Back in December 2017 TNPS ran with the headline,

S.E. Asia online economy growing faster than predicted. $200bn by 2025.
Will publishers rise to the opportunity?

It seems some have.

This week comes news that, from a base in Singapore, the world’s largest trade publisher will next year launch Penguin Random House SE Asia, looking to bring the PRH publishing machine to Singapore, Malaysia, Thailand, Philippines, Indonesia, Vietnam, Brunei, and Myanmar.
With a 50-title print and digital focus on English-language authors PRH hopes to tap into what CEO Markus Dohle calls,

one of the most promising of the emerging publishing regions, with much great writing across genres in English and regional languages.

Not here to rehash the press statement – for some further background and context I recommend Porter Anderson’s summary over at Publishing Perspectives today.

But for TNPS I propose to explore more closely the digital potential of the region, which I believe is wildly underestimated.

The eight countries of the region identified by PRH (Laos and Cambodia were not called out) all present logistical challenges, both for print and digital reach, and only three of the five – Philippines, Malaysia and Singapore – have a significant concentration of English-speakers.

But perhaps PRH has been following TNPS coverage of the Big Bad Wolf phenomenon, and is aware that the Malaysia-based Bookxcess has been plying the region with many tens of millions of English-language books and that readers in the region just can’t get enough of them.

In Indonesia alone this year Big Bad Wolf has shipped over eight million English-language books to be sold at two eleven day 24-hour non-stop book sales. The first event attracted over 750,000 visitors.

Selling digitally in the region presents a different challenge, with neither Amazon not Apple ebook-operational here, Kobo having just one localised outlet in the Philippines, and only Google Play of the Big 5 western ebook players offering dedicated local stores (Philippines, Malaysia, Singapore, Vietnam, Thailand and Indonesia – nothing for Myanmar or Brunei nor Laos or Cambodia).

But there are numerous localized players like Thailand’s Ookbee and Indonesia’s Scoop, and regional players like eSentral, that can help get ebooks to readers.

But are there enough SE Asians online to make a digital publishing push worthwhile?
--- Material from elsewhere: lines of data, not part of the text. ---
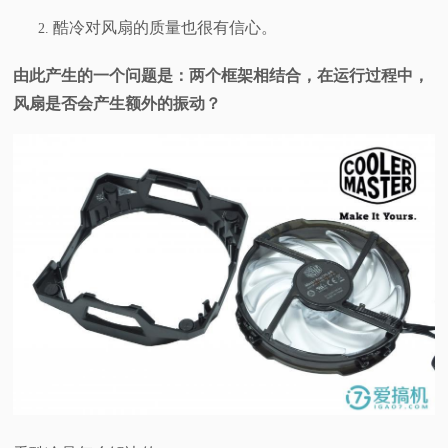
酷冷对风扇的质量也很有信心。
由此产生的一个问题是：两个框架相结合，在运行过程中，
风扇是否会产生额外的振动？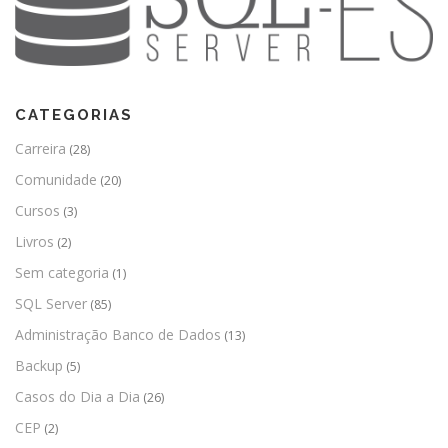
CATEGORIAS
Carreira
(28)
Comunidade
(20)
Cursos
(3)
Livros
(2)
Sem categoria
(1)
SQL Server
(85)
Administração Banco de Dados
(13)
Backup
(5)
Casos do Dia a Dia
(26)
CEP
(2)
Consider that in the aforementioned post asking if publishers would rise to the SE Asia challenge I quoted Google’s VP of SE Asia and India, Rajan Anandan, as saying,

Southeast Asians spend more time on the internet using a mobile device than people from anywhere else in the world. Each of them devotes an average of 3.6 hours per day to accessing the internet, compared to Chinese users’ 3 hours, US users’ 2 hours, and 1 hour per day by the Japanese … Thais are the heaviest users, spending 4.2 hours using the internet on their mobile device each day, closely followed by Indonesians who average 3.9 hours per day.
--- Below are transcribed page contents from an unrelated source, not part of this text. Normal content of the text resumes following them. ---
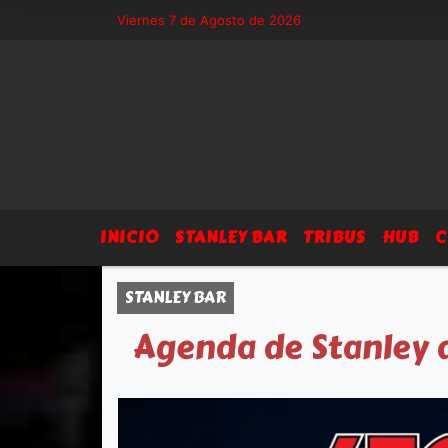
Sitio exclusivo de Arsegia Producciones, agenda, eventos, prensa y dif
Viernes 7 de Agosto de 2026
INICIO
STANLEY BAR
TRIBUS
HUB
C
STANLEY BAR
Agenda de Stanley d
Now, let’s look at the numbers as they pertain to the PRH target countries in the region.Brunei, with just 4,500 internet users is really not going to make much difference. But here’s how the rest pan out:

  • Singapore 4.8 million people online
    Myanmar 18 million – more than the Netherlands
    Malaysia 25 million – more than Australia
    Thailand 57 million – more than France or Italy
    Vietnam 64 million – more than the UK
    Philippines 67 million – more than the UK, and more than France and Sweden combined
    Indonesia – 143 million people online. More than Japan or Russia, and the fifth highest in the world

All told the eight countries PRH is targetting have a collected reach of 380 million.

Compare the USA at 312 million.

But we shouldn’t stop there.

The USA is at 88% penetration. There really isn’t much room to grow.

In SE Asia Singapore and Thailand are respectively at 83% and 82%, so perhaps not much growth to come there.

But Malaysia is at 70%. When it reaches 88% like the USA it will have 35 million people online.

Vietnam is at 66% penetration. 88% will give it 85 million people online.

The Philippines is at 63% penetration. When it reaches 88% it will have 93 million people online.

Indonesia, already with 143 million people online, is at just 53% penetration. When it equals US penetration of 88% it will have 237 million people online.

All told the SE Asia region will, when it equalizes the USA’s 88% internet penetration, have significantly over 450 million people online.

That will almost certainly happen sometime in the next decade.

It’s not rocket science to see that, while print books in SE Asia will continue to be an exciting opportunity for publishers, the untapped gold mine is digital.

But don’t hold your breath waiting for Amazon and Apple to wake up to the fact.

Apple is a strong player in SE Asia but ebooks are not part of its plans.

Amazon has only token engagement in the region, in Singapore and Vietnam. Books and ebooks are not involved.

And while Amazon is putting serious money to Indonesia, again books are not to play a role.

But let me end here with a reminder that at least one western player, Storytel, is taking the SE Asia digital opportunity seriously.